The Asia-Pacific region, and India, in particular, is experiencing a similar phenomenon. More than 80% of affluent millennial internet users in India want branded content, compared with 73% worldwide, according to a recent survey conducted for BBC Advertising by Voxpopme. (See video at end of article.)
The research also found that supercharged millennials have an emotional affiliation with brands. Some 70% of those surveyed said their favourite brands play a crucial role in their lives compared with 51% for nonaffluent millennials.
When Millennials Met Native
Native advertising speaks to the socially conscious millennial when the brand reveals its progressive values in a creative way. Affluent millennials also have higher expectations of brands–82% prefer those that give something back to society, versus only 67% for nonaffluent millennials, the survey found.
Supercharged millennials are also much more likely to buy something based on native advertising: According to the survey, 72% of respondents would pay more for sustainable products compared with 57% for nonaffluent millennials.

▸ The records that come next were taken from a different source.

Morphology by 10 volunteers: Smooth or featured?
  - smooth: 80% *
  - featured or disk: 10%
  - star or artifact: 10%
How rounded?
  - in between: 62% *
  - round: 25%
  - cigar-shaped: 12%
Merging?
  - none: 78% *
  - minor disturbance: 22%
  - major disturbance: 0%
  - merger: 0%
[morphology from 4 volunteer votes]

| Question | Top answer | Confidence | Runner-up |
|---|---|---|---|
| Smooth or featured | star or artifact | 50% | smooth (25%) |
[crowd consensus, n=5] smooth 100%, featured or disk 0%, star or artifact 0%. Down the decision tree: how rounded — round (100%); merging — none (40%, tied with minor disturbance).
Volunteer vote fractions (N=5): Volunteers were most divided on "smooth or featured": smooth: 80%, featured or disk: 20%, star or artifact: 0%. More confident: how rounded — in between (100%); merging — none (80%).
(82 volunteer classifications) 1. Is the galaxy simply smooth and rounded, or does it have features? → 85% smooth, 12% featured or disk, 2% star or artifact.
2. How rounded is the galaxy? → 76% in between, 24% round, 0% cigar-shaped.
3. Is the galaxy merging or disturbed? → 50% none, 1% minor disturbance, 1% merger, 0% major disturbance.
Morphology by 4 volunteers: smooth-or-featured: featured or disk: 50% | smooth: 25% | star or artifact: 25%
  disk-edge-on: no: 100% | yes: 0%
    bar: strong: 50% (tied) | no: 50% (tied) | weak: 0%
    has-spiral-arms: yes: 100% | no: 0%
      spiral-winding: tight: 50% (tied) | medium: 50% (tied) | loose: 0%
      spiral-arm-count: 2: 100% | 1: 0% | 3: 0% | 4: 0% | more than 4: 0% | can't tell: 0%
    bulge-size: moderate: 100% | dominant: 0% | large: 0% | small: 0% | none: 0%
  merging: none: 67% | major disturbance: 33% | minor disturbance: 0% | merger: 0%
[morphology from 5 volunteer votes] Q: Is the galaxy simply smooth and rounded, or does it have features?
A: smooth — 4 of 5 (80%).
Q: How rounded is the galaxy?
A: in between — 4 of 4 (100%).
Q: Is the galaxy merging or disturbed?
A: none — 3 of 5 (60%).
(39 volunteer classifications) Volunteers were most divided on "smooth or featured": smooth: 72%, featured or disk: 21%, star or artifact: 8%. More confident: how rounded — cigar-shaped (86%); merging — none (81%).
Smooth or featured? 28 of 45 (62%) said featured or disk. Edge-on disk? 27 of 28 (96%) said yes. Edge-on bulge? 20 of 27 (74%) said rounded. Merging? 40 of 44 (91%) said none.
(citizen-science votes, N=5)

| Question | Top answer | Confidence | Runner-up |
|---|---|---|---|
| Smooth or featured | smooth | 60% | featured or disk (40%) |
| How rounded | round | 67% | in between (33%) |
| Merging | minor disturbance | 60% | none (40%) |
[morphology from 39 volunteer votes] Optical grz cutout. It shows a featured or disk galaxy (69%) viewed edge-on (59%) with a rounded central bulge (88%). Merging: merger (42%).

Brands must therefore embody the values held tightly by this consumer segment. “Native advertising is socially relevant, so you have to leverage the power of local marketing to tell your stories,” said Raj Deepak Das, chief creative officer of Leo Burnett, South Asia. “How is your brand impacting the world around you?”
Native ads have been shown to generate quality traffic and effectively cut through the advertising clutter, but generating the content is far from easy, said Preethi Sanjeevi, regional chief marketing officer and head of consumer insights at VML Southeast Asia and India.

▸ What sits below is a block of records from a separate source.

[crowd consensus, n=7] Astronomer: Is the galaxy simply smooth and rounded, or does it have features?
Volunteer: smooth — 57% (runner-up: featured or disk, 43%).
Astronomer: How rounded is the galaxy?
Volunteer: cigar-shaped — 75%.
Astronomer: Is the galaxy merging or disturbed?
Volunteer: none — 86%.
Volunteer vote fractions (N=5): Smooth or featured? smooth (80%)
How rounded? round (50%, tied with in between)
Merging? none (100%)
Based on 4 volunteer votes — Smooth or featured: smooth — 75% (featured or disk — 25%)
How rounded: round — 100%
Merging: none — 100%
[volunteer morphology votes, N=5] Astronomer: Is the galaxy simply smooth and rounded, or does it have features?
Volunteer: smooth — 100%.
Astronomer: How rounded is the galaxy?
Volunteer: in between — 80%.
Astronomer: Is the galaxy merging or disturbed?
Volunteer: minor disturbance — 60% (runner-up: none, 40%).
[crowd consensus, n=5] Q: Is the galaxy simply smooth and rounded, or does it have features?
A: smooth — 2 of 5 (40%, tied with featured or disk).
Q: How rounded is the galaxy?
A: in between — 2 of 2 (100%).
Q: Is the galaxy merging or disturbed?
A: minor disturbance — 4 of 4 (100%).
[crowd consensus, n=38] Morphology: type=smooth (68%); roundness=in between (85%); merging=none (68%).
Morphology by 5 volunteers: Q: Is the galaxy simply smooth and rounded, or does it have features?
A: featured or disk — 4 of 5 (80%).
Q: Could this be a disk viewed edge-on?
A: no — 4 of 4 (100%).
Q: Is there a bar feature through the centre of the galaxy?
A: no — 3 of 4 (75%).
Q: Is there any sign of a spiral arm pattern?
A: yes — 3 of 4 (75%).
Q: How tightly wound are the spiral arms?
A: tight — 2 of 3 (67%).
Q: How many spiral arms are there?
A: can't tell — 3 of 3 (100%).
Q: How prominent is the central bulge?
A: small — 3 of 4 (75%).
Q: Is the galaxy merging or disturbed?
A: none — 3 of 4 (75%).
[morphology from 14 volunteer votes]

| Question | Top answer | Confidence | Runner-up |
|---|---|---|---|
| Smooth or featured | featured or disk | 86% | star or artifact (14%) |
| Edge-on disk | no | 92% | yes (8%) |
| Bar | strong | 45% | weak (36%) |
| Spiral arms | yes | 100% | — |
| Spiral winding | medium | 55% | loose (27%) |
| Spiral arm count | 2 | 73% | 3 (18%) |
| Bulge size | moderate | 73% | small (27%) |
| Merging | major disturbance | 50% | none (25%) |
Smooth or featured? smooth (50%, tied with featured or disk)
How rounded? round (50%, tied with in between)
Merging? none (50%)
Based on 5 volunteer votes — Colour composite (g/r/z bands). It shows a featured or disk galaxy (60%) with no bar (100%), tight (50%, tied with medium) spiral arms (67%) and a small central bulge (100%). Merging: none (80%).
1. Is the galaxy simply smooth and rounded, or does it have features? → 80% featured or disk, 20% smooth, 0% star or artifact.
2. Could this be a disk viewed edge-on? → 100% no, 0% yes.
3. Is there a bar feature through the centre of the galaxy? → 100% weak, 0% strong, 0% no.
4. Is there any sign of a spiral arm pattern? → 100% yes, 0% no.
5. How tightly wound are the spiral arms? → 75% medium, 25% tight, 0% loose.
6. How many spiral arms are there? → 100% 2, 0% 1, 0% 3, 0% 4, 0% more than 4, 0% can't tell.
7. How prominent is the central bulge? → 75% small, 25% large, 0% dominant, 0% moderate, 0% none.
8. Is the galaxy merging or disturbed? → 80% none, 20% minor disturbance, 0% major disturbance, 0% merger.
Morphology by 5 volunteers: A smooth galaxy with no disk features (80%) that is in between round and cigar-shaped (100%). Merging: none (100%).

“The challenge lies in enabling greater efficiencies when scaling native content and localising these initiatives to the context and language of individual markets,” she said.
However, brands lacking in local data might face a roadblock when delivering targeted campaigns.

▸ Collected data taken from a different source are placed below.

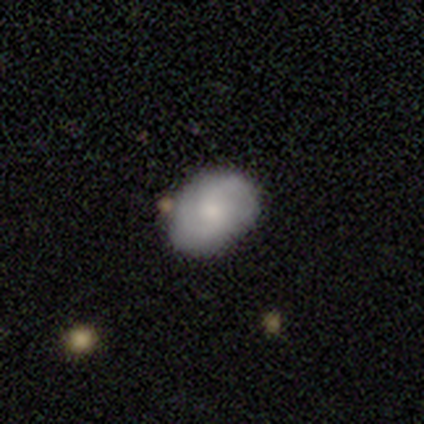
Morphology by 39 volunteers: A featured or disk galaxy (54%) with no bar (52%), 2 (71%) medium (62%) spiral arms (100%) and a moderate central bulge (62%). Merging: none (78%).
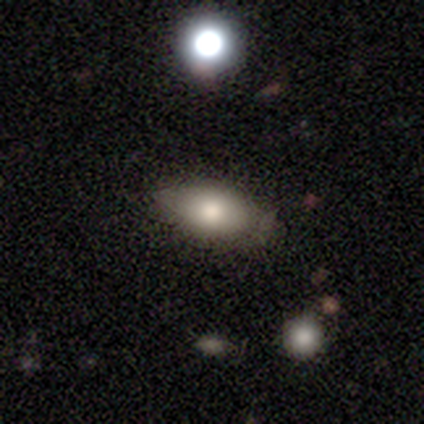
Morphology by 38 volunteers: Smooth or featured? smooth (58%)
How rounded? in between (100%)
Merging? none (78%)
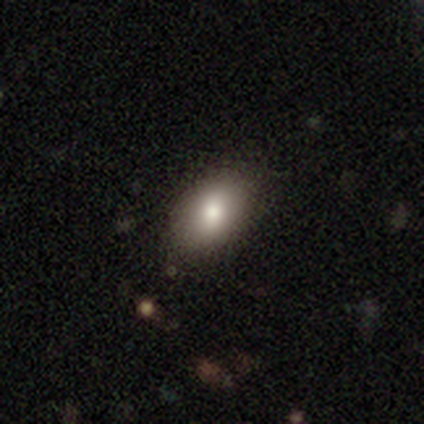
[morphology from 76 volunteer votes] Smooth or featured? 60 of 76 (79%) said smooth. How rounded? 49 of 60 (82%) said in between. Merging? 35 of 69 (51%) said none.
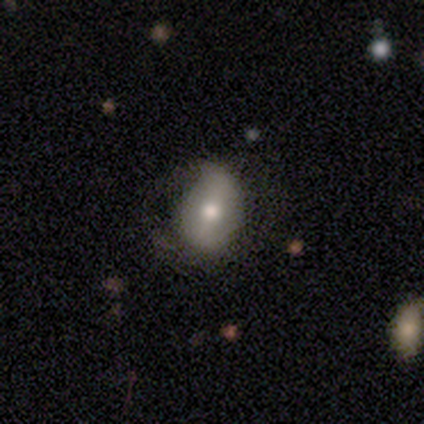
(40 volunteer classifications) A smooth galaxy with no disk features (57%) that is in between round and cigar-shaped (83%). Merging: minor disturbance (47%).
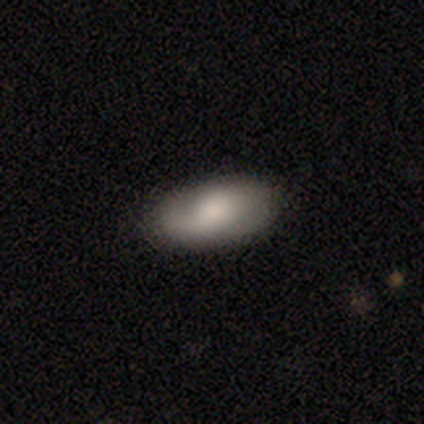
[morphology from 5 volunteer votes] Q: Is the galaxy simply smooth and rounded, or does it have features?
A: smooth — 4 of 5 (80%).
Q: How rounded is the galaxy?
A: in between — 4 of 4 (100%).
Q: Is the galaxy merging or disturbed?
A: none — 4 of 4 (100%).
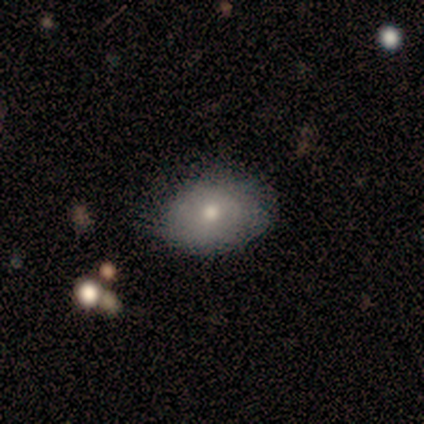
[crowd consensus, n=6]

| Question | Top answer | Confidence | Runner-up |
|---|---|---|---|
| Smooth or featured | smooth | 67% | featured or disk (17%) |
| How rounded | in between | 100% | — |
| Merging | none | 100% | — |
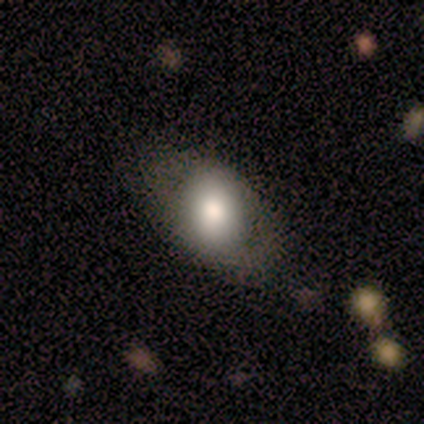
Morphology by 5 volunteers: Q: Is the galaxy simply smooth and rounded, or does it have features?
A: smooth — 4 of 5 (80%).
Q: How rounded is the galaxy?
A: in between — 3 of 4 (75%).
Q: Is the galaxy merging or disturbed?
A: none — 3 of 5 (60%).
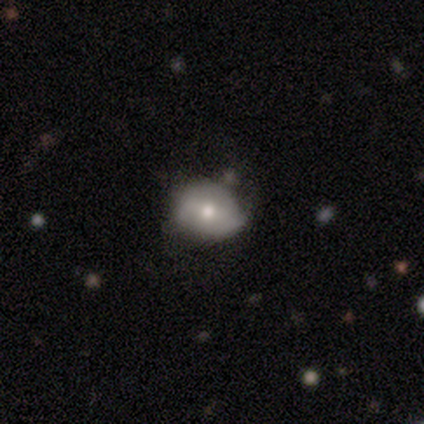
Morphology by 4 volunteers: smooth-or-featured: smooth: 50% (tied) | featured or disk: 50% (tied) | star or artifact: 0%
  how-rounded: in between: 100% | round: 0% | cigar-shaped: 0%
  merging: none: 50% (tied) | minor disturbance: 50% (tied) | major disturbance: 0% | merger: 0%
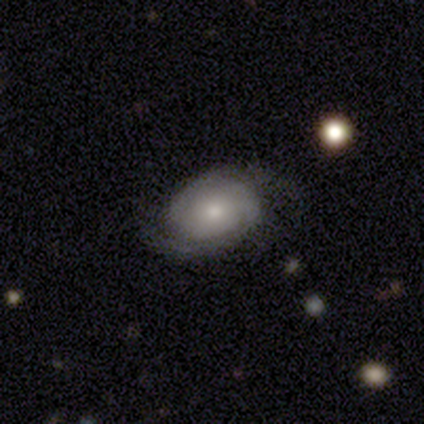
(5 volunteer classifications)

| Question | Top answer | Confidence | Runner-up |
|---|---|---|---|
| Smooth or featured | featured or disk | 100% | — |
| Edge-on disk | no | 100% | — |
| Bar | no | 80% | weak (20%) |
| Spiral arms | yes | 80% | no (20%) |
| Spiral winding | tight | 100% | — |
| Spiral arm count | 2 | 100% | — |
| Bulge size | small | 100% | — |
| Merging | none | 80% | major disturbance (20%) |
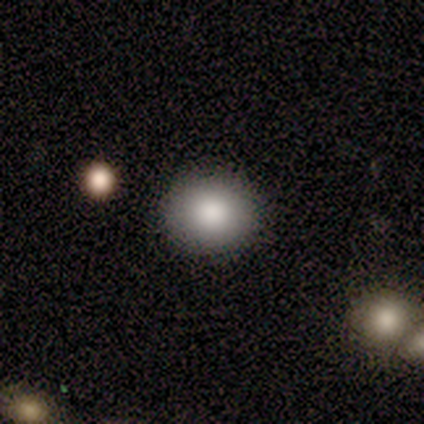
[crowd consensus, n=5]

“Marketers need to work with like-minded partners that possess the relevant audience technology algorithms to gain access to hyperlocal audience profiles across a diverse range of channels and sources,” Sanjeevi added.
Millennials, in particular, appreciate thoughtful experiences and advertising messaging based on information they’ve previously shared, Sanjeevi said.
“Failing to take the time to listen, understand, and respond to these unique data sets can equate to an incomplete or stereotyped view of a consumer’s interests, intent, and behavior,” she said.
Beginning, Middle, And End
Affluent millennials like brands to tell them a story, but one with integrity and on the right platform. “Nothing beats a simple human story told with the help of technology,” Deepak Das said.
Editorial and video sites, as well as social platforms, appear to benefit the most from native advertising, according to an eMarketer report about native ad formats used by marketers in Asia. More than half (58%) of respondents said they preferred native editorial over any other native format.
Indian media organisation Scoopwhoop is an example of a brand with a strong social conviction. “Scoopwhoop has a clear focus on owning its editorial voice, with the aim of tapping into the millennial demographic,” Sanjeevi said. “They have gained traction for creating content focused on trending issues that is perfect for social sharing.”
APAC marketers must be sure that native content aligns with their customers’ values and assists them on their purchasing journeys. They also need to be aware that affluent millennials have high expectations around native content.
“Beyond the essentials of data-led insights, the success of native ads necessitates strong content strategically aligned with the brand’s purpose, tone, and design,” Sanjeevi said.